Bench Memos

Martha Minow’s Baseless Racebaiting

In an outrageous op-ed in the Boston Globe, Harvard law school dean Martha Minow contends that Senate Republicans tried to “tar” Elena Kagan “by association with [Thurgood Marshall,] the iconic civil rights lawyer who successfully argued Brown v. Board of Education.”  According to Minow, “Invoking Justice Marshall now, some want to appeal to and perhaps feed anxieties of some whites about desegregation—and about black men in power.”  By “some,” she clearly means to include the Republican senators who dared to ask Kagan questions about Marshall. 

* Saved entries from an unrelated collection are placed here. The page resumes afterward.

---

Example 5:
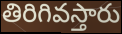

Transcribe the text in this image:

తిరిగివస్తారుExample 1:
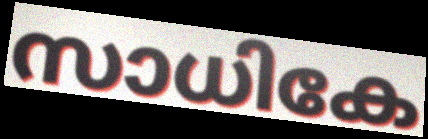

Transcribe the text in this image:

സാധികേ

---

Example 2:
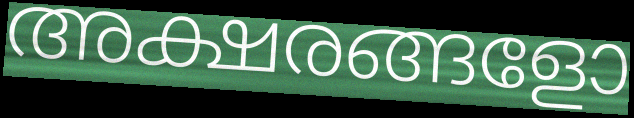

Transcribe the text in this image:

അക്ഷരങ്ങളോ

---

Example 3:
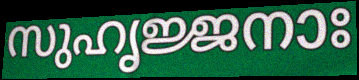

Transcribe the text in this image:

സുഹൃജ്ജനാഃ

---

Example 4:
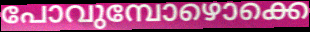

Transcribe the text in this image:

പോവുമ്പോഴൊക്കെ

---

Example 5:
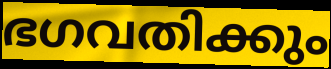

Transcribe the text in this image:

ഭഗവതിക്കും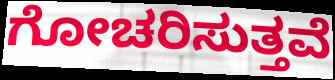
ಗೋಚರಿಸುತ್ತವೆ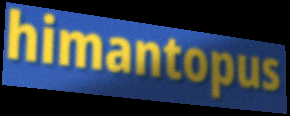
himantopus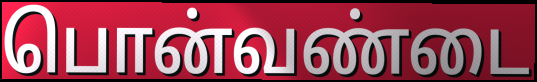
பொன்வண்டை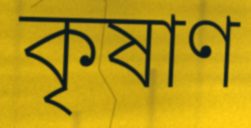
কৃষাণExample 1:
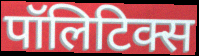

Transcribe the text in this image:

पॉलिटिक्स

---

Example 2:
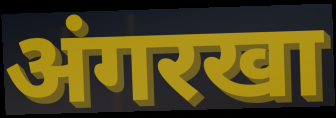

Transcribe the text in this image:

अंगरखा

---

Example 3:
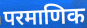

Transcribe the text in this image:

परमाणिक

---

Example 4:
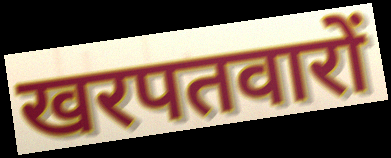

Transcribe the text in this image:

खरपतवारों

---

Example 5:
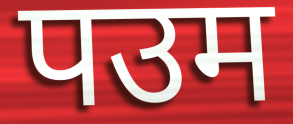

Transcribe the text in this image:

पउम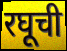
रघूची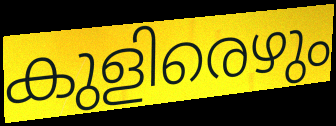
കുളിരെഴുംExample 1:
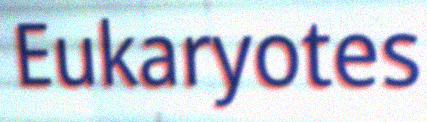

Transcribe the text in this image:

Eukaryotes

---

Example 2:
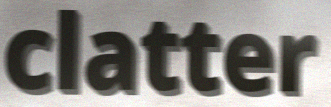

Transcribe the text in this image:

clatter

What Minow obscures from the reader is that the Republican senators were asking Kagan about her praise for Justice Marshall’s freewheeling vision of the role of the Supreme Court.  Their obvious and legitimate purpose, as Senator Kyl put it expressly, was to explore whether Kagan “agree[s] with Justice Marshall’s view of the role of the court in constitutional interpretation.”  No Republican senator remotely criticized Brown v. Board of Education or Marshall’s extraordinary career as a litigator.  There’s simply no basis for Minow’s vicious insinuation that any senator was trying to “appeal to and perhaps feed anxieties” over race. 

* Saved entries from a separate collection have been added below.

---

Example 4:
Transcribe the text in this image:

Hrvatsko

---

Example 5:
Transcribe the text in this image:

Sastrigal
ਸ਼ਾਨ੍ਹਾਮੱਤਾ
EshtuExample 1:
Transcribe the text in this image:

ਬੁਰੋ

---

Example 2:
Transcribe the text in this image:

As I detail in the link above, Kagan herself tried—implausibly—to disassociate herself from her past praise of Marshall’s vision of the judicial role.  So perhaps it’s Kagan whom Minow ought to be chastising.  And while she’s at it, Minow can aim her blunderbuss at Marshall’s longtime colleague William Brennan, who (though for different reasons than Senate Republicans) also regarded Marshall’s Supreme Court tenure far less favorably than his career as a litigator.

One of the reasons that Kagan garnered some significant support from conservative academics is that Kagan treated them far more fairly and decently than many in the legal academy do.  Unfortunately, as Minow’s op-ed illustrates, the standards of the legal academy are not a sound benchmark for much of anything.